Three hours and 1.5 pizzas later they emerged from the lab high-fiving each other, laughing, and Bob even had a tear on his cheek. He’d done it. He’d unraveled the Gordian knot.

It wasn’t luck. I could tell from listening to him that Bob’s thinking had sunk into a rut. He treaded it again and again, and he no longer saw over the rut’s rim. Compelled to explain everything to other engineers of equal caliber, he did not instinctively dumb it down, he started anticipating what challenges and questions they would pose. They didn’t have to ask any questions. After an hour of detailed explanations, with challenges of assumptions arising in his own mind, Bob popped out of his mental rut and exploded with an inspired idea. 

Bob’s solution saved our customer’s company and around two hundred jobs. And he earned my company a hearty six figure bonus. Bob credited his breakthrough to the pizza. 

If I had seen the problem as only a technical one, none of that would have happened. 
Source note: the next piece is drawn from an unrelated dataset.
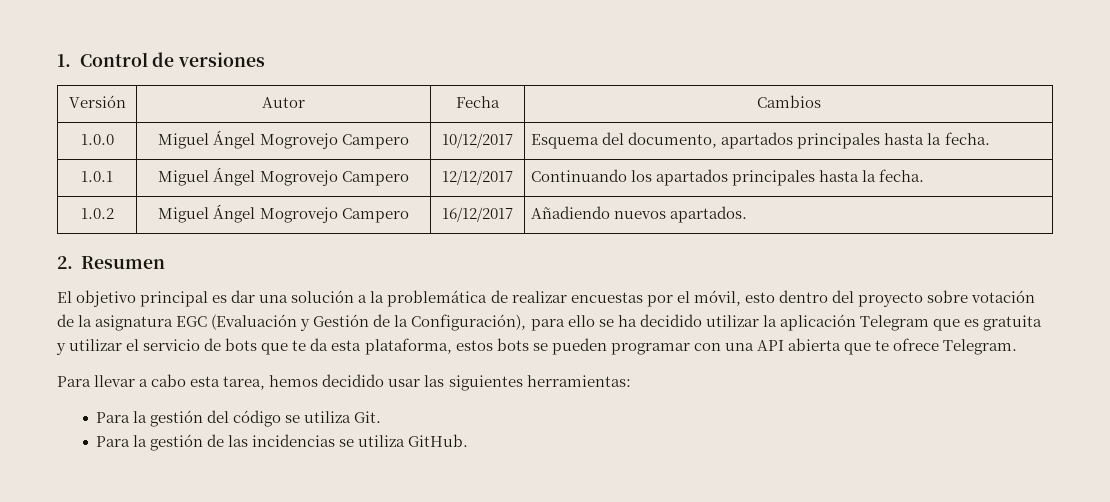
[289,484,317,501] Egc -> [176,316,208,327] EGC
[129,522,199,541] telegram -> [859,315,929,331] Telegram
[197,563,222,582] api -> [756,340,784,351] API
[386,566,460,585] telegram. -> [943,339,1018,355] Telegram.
My suggestion is, ask yourself these questions. If people problems lurk at the root of most problems, and overcoming problems is the key to success, why doesn’t your company train and grow the best people managers in the business? What problems are festering around you as less astute managers fail to spot them? Most importantly, what opportunities for ascension are you missing by underestimating this crucial capability?